Input data:
============
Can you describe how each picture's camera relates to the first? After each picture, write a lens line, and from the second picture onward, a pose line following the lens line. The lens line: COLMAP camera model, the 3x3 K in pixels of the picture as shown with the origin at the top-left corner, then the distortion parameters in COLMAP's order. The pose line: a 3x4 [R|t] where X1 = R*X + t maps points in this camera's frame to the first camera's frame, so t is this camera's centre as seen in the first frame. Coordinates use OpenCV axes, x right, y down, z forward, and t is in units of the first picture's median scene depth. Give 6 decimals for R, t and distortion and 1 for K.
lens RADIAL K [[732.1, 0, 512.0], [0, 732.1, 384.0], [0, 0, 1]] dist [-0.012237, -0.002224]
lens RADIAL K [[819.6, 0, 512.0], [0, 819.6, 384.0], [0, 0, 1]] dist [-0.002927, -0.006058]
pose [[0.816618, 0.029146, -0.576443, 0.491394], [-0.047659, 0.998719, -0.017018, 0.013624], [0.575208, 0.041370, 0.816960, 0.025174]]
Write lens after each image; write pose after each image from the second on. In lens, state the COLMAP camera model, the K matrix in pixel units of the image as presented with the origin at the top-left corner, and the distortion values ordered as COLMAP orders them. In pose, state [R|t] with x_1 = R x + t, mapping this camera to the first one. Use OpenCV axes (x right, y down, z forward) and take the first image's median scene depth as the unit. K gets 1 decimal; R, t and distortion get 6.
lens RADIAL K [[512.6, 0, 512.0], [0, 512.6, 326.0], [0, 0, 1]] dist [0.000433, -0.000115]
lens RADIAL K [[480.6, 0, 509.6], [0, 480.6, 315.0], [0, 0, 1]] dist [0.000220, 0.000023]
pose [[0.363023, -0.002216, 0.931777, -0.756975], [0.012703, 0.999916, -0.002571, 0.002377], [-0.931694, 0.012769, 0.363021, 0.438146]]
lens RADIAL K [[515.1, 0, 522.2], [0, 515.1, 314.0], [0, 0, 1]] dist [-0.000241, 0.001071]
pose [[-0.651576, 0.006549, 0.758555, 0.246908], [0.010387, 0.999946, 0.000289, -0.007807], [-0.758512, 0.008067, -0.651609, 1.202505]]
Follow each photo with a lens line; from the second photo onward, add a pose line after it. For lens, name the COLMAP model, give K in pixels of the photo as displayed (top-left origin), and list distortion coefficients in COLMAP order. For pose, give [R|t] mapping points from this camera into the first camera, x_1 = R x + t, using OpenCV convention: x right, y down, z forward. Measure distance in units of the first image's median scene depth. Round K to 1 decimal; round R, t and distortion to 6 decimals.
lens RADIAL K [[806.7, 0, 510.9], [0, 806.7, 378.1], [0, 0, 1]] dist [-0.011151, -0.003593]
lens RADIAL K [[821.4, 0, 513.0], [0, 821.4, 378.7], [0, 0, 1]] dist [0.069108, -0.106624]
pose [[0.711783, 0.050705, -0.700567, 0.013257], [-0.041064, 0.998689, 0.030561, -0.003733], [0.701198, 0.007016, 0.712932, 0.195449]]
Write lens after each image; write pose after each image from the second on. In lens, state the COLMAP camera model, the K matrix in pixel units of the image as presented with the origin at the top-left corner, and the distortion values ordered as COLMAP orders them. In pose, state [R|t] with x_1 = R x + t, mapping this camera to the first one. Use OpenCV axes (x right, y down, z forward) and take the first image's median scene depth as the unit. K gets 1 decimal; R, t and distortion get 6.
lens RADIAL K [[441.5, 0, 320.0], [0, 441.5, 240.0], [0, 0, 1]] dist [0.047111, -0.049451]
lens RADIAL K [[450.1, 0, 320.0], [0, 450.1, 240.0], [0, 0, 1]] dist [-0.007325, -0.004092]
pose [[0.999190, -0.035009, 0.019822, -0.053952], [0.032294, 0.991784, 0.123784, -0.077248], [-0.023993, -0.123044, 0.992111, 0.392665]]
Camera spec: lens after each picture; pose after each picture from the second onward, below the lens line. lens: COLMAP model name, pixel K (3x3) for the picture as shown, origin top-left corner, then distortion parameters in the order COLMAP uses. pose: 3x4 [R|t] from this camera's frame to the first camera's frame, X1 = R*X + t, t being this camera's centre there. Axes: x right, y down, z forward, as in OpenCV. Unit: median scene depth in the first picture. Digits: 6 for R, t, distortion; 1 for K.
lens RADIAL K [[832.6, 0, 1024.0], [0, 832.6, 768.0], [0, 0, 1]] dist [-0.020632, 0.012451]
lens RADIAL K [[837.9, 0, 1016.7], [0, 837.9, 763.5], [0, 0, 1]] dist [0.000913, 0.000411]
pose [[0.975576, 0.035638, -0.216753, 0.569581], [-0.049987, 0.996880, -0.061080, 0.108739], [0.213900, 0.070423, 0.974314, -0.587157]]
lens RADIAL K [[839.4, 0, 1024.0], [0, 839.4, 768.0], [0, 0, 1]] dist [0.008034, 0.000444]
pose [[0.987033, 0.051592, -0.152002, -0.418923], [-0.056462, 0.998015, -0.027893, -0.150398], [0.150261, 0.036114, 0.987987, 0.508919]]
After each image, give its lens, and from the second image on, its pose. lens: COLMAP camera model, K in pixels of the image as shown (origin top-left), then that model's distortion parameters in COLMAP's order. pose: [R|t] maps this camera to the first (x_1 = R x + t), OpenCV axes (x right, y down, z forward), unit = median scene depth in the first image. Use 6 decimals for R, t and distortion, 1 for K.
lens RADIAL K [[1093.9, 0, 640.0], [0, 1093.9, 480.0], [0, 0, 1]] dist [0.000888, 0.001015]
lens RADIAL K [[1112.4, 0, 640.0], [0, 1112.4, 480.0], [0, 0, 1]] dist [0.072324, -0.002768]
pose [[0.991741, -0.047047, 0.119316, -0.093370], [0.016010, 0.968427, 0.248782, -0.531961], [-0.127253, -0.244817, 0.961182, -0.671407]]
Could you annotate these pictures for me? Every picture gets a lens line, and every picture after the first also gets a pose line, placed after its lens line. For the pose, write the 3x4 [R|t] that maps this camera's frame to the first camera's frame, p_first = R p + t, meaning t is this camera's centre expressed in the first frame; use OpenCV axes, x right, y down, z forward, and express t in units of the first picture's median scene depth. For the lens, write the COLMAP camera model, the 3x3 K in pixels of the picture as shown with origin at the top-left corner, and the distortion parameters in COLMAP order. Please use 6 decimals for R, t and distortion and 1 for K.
============
Brief: Whatever the entries say, repeat all of them exactly.

Solution to this exercise:
Can you describe how each picture's camera relates to the first? After each picture, write a lens line, and from the second picture onward, a pose line following the lens line. The lens line: COLMAP camera model, the 3x3 K in pixels of the picture as shown with the origin at the top-left corner, then the distortion parameters in COLMAP's order. The pose line: a 3x4 [R|t] where X1 = R*X + t maps points in this camera's frame to the first camera's frame, so t is this camera's centre as seen in the first frame. Coordinates use OpenCV axes, x right, y down, z forward, and t is in units of the first picture's median scene depth. Give 6 decimals for R, t and distortion and 1 for K.
lens RADIAL K [[732.1, 0, 512.0], [0, 732.1, 384.0], [0, 0, 1]] dist [-0.012237, -0.002224]
lens RADIAL K [[819.6, 0, 512.0], [0, 819.6, 384.0], [0, 0, 1]] dist [-0.002927, -0.006058]
pose [[0.816618, 0.029146, -0.576443, 0.491394], [-0.047659, 0.998719, -0.017018, 0.013624], [0.575208, 0.041370, 0.816960, 0.025174]]
Write lens after each image; write pose after each image from the second on. In lens, state the COLMAP camera model, the K matrix in pixel units of the image as presented with the origin at the top-left corner, and the distortion values ordered as COLMAP orders them. In pose, state [R|t] with x_1 = R x + t, mapping this camera to the first one. Use OpenCV axes (x right, y down, z forward) and take the first image's median scene depth as the unit. K gets 1 decimal; R, t and distortion get 6.
lens RADIAL K [[512.6, 0, 512.0], [0, 512.6, 326.0], [0, 0, 1]] dist [0.000433, -0.000115]
lens RADIAL K [[480.6, 0, 509.6], [0, 480.6, 315.0], [0, 0, 1]] dist [0.000220, 0.000023]
pose [[0.363023, -0.002216, 0.931777, -0.756975], [0.012703, 0.999916, -0.002571, 0.002377], [-0.931694, 0.012769, 0.363021, 0.438146]]
lens RADIAL K [[515.1, 0, 522.2], [0, 515.1, 314.0], [0, 0, 1]] dist [-0.000241, 0.001071]
pose [[-0.651576, 0.006549, 0.758555, 0.246908], [0.010387, 0.999946, 0.000289, -0.007807], [-0.758512, 0.008067, -0.651609, 1.202505]]
Follow each photo with a lens line; from the second photo onward, add a pose line after it. For lens, name the COLMAP model, give K in pixels of the photo as displayed (top-left origin), and list distortion coefficients in COLMAP order. For pose, give [R|t] mapping points from this camera into the first camera, x_1 = R x + t, using OpenCV convention: x right, y down, z forward. Measure distance in units of the first image's median scene depth. Round K to 1 decimal; round R, t and distortion to 6 decimals.
lens RADIAL K [[806.7, 0, 510.9], [0, 806.7, 378.1], [0, 0, 1]] dist [-0.011151, -0.003593]
lens RADIAL K [[821.4, 0, 513.0], [0, 821.4, 378.7], [0, 0, 1]] dist [0.069108, -0.106624]
pose [[0.711783, 0.050705, -0.700567, 0.013257], [-0.041064, 0.998689, 0.030561, -0.003733], [0.701198, 0.007016, 0.712932, 0.195449]]
Write lens after each image; write pose after each image from the second on. In lens, state the COLMAP camera model, the K matrix in pixel units of the image as presented with the origin at the top-left corner, and the distortion values ordered as COLMAP orders them. In pose, state [R|t] with x_1 = R x + t, mapping this camera to the first one. Use OpenCV axes (x right, y down, z forward) and take the first image's median scene depth as the unit. K gets 1 decimal; R, t and distortion get 6.
lens RADIAL K [[441.5, 0, 320.0], [0, 441.5, 240.0], [0, 0, 1]] dist [0.047111, -0.049451]
lens RADIAL K [[450.1, 0, 320.0], [0, 450.1, 240.0], [0, 0, 1]] dist [-0.007325, -0.004092]
pose [[0.999190, -0.035009, 0.019822, -0.053952], [0.032294, 0.991784, 0.123784, -0.077248], [-0.023993, -0.123044, 0.992111, 0.392665]]
Camera spec: lens after each picture; pose after each picture from the second onward, below the lens line. lens: COLMAP model name, pixel K (3x3) for the picture as shown, origin top-left corner, then distortion parameters in the order COLMAP uses. pose: 3x4 [R|t] from this camera's frame to the first camera's frame, X1 = R*X + t, t being this camera's centre there. Axes: x right, y down, z forward, as in OpenCV. Unit: median scene depth in the first picture. Digits: 6 for R, t, distortion; 1 for K.
lens RADIAL K [[832.6, 0, 1024.0], [0, 832.6, 768.0], [0, 0, 1]] dist [-0.020632, 0.012451]
lens RADIAL K [[837.9, 0, 1016.7], [0, 837.9, 763.5], [0, 0, 1]] dist [0.000913, 0.000411]
pose [[0.975576, 0.035638, -0.216753, 0.569581], [-0.049987, 0.996880, -0.061080, 0.108739], [0.213900, 0.070423, 0.974314, -0.587157]]
lens RADIAL K [[839.4, 0, 1024.0], [0, 839.4, 768.0], [0, 0, 1]] dist [0.008034, 0.000444]
pose [[0.987033, 0.051592, -0.152002, -0.418923], [-0.056462, 0.998015, -0.027893, -0.150398], [0.150261, 0.036114, 0.987987, 0.508919]]
After each image, give its lens, and from the second image on, its pose. lens: COLMAP camera model, K in pixels of the image as shown (origin top-left), then that model's distortion parameters in COLMAP's order. pose: [R|t] maps this camera to the first (x_1 = R x + t), OpenCV axes (x right, y down, z forward), unit = median scene depth in the first image. Use 6 decimals for R, t and distortion, 1 for K.
lens RADIAL K [[1093.9, 0, 640.0], [0, 1093.9, 480.0], [0, 0, 1]] dist [0.000888, 0.001015]
lens RADIAL K [[1112.4, 0, 640.0], [0, 1112.4, 480.0], [0, 0, 1]] dist [0.072324, -0.002768]
pose [[0.991741, -0.047047, 0.119316, -0.093370], [0.016010, 0.968427, 0.248782, -0.531961], [-0.127253, -0.244817, 0.961182, -0.671407]]
Could you annotate these pictures for me? Every picture gets a lens line, and every picture after the first also gets a pose line, placed after its lens line. For the pose, write the 3x4 [R|t] that maps this camera's frame to the first camera's frame, p_first = R p + t, meaning t is this camera's centre expressed in the first frame; use OpenCV axes, x right, y down, z forward, and express t in units of the first picture's median scene depth. For the lens, write the COLMAP camera model, the 3x3 K in pixels of the picture as shown with origin at the top-left corner, and the distortion parameters in COLMAP order. Please use 6 decimals for R, t and distortion and 1 for K.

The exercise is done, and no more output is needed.